*** Excerpt ***
If you don't want Grub to boot it just use the FreeDOS to run "fdisk /mbr" again like I said in my last post.


----------



## newbie17 (Feb 15, 2008)

Folks - could you please help me.
I followed the following instructions for uninstalling suse10:
http://www.softwaretipsandtricks.co...-i-remove-suse-linux-dual-boot-system-xp.html

Basically through xp I deleted the 2 Healthy (unknown partition)s and had (C Healthy (System) and unallocated space. I then rebooted and tried fdisk /mbr at grub with a bootable xp cd, returns "Error 27: Unrecognized command".
I also let it boot from cd and tried to go into Recovery Console - it shows "Setup did not find any hard disk drives installed on your computer".

would really appreciate any input/tips - my goal was to learn a little more about disk partitioning by uninstalling suse, have deallocated space merge into windows, partition my disk again and install ubuntu.


----------



## saikee (Jun 11, 2004)

> "Setup did not find any hard disk drives installed on your computer".


That means XP CD cannot recognised your Sata hard disk. If you feed a Sata driver then it can recognise the disk. Just the first message at the screen bottom when you boot the XP CD. It asks you to press F6 if you have such driver.

The Sata driver is supplied with the mobo.


----------
*** End of Excerpt ***
*** Record excerpts ***
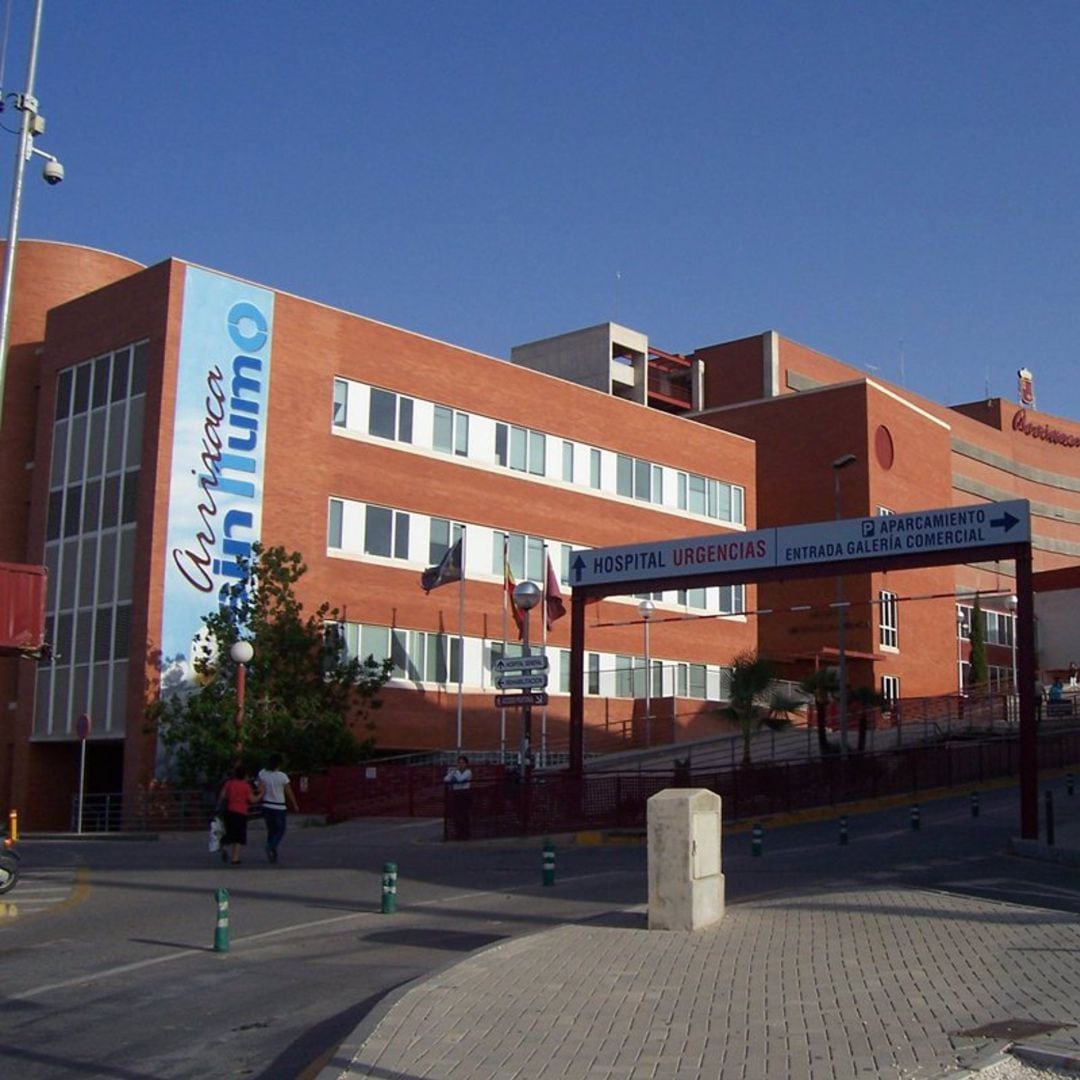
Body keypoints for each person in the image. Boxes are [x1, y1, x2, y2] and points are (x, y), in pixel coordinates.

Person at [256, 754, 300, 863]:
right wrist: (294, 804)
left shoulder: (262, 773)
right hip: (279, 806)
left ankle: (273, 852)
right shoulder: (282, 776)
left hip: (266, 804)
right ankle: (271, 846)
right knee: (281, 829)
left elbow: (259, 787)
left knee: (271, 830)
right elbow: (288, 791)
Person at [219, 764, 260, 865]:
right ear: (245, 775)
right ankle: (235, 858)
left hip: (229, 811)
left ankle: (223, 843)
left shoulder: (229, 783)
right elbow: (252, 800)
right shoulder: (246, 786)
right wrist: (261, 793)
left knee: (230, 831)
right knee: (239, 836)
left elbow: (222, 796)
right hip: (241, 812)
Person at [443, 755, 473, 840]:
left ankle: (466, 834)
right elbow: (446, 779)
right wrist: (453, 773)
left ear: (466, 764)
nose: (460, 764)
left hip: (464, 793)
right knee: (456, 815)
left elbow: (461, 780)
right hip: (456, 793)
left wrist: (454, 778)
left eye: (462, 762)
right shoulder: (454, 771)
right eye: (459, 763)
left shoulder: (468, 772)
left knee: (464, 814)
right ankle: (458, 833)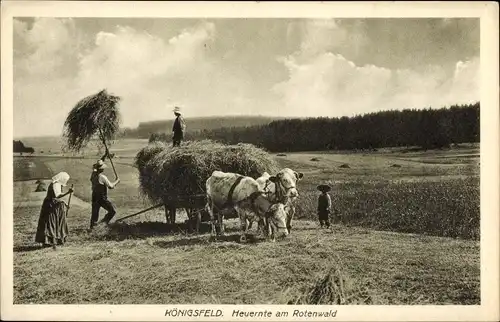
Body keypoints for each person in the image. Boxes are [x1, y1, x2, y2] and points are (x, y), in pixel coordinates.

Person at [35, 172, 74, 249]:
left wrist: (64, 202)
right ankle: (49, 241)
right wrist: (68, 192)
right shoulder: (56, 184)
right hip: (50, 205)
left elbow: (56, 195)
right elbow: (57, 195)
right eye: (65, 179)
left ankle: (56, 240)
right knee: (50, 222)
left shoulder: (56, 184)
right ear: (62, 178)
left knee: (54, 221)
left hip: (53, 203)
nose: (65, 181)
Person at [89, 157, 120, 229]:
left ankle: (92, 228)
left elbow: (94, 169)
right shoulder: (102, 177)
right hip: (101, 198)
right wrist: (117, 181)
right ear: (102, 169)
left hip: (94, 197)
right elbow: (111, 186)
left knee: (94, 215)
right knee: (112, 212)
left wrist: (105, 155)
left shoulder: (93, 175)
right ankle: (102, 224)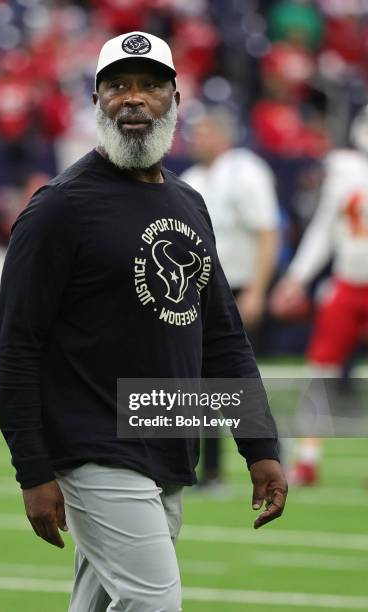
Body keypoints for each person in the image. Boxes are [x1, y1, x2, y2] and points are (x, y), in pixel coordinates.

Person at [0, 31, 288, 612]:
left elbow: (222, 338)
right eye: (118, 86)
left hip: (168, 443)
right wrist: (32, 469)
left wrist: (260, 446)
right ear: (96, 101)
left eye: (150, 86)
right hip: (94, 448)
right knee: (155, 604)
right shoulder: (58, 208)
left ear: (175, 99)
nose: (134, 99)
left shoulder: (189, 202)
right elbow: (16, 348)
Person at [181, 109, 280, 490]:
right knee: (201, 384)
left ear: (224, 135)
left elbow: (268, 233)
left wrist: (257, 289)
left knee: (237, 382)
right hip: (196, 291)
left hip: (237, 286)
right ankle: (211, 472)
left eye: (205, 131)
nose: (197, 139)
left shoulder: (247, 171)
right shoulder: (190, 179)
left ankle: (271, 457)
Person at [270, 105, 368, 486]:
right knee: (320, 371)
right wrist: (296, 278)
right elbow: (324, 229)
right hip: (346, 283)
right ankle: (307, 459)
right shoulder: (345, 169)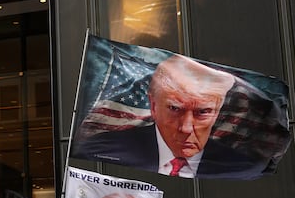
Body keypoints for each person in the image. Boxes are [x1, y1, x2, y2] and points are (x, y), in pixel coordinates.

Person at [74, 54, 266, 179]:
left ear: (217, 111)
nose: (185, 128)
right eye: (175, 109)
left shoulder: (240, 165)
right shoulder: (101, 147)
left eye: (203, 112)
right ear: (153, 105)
*** End of Record excerpts ***
*** Record excerpts ***
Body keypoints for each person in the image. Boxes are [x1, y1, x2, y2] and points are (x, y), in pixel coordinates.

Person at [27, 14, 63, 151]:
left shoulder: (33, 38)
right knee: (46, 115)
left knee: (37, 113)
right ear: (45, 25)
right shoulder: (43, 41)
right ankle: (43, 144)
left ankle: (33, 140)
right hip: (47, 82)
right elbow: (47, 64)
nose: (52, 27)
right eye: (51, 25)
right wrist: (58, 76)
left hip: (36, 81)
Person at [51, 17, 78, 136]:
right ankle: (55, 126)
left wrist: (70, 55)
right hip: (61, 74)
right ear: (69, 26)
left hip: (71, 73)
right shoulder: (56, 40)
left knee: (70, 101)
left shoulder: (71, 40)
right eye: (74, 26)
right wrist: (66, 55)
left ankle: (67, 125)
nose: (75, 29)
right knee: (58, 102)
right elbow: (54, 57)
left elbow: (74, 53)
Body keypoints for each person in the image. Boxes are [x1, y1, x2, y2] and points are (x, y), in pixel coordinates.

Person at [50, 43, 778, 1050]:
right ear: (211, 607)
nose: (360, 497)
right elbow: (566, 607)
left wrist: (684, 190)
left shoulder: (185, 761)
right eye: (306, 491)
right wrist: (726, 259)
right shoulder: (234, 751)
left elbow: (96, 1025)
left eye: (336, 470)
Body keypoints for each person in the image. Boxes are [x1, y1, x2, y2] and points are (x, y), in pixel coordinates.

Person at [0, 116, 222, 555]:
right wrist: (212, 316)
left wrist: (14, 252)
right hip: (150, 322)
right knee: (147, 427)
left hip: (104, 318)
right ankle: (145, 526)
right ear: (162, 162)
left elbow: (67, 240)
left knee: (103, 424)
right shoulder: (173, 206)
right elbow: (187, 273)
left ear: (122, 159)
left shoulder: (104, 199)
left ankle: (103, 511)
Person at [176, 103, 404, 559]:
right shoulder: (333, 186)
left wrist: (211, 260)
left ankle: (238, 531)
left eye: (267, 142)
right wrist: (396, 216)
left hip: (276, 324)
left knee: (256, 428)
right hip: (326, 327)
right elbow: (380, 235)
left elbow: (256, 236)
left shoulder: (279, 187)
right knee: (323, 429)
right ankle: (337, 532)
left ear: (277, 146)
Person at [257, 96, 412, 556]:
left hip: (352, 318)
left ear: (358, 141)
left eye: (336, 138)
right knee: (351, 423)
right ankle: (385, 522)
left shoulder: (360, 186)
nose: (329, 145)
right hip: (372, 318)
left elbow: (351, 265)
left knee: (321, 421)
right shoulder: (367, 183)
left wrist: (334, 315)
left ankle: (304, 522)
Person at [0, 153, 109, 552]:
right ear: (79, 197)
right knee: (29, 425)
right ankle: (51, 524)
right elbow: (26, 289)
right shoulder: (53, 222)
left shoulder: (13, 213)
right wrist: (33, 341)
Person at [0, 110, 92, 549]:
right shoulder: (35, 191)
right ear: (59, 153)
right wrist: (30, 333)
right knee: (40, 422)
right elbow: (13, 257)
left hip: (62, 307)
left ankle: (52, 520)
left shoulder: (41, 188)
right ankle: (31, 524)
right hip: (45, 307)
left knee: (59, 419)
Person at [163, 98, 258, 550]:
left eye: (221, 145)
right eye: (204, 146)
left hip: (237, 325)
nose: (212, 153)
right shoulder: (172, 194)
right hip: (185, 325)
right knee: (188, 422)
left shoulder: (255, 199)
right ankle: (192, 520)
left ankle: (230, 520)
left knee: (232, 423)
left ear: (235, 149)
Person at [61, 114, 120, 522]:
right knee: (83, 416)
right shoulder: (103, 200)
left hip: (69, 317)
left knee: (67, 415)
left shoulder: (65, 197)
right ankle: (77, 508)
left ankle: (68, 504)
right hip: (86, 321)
*** End of Record excerpts ***
*** Record excerpts ***
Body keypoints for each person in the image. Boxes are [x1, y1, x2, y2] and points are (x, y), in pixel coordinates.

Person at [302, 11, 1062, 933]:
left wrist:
*** End of Record excerpts ***
▸ Required tasks:
(1) According to the forum thread, what is the Sata driver supplied with?
(2) Write out the part of the forum thread from "That means XP" up to and including "have such driver.", word for word.
The listing has no connection to the forum thread.

▸ Answers by item:
(1) It is supplied with the mobo.

(2)
That means XP CD cannot recognised your Sata hard disk. If you feed a Sata driver then it can recognise the disk. Just the first message at the screen bottom when you boot the XP CD. It asks you to press F6 if you have such driver.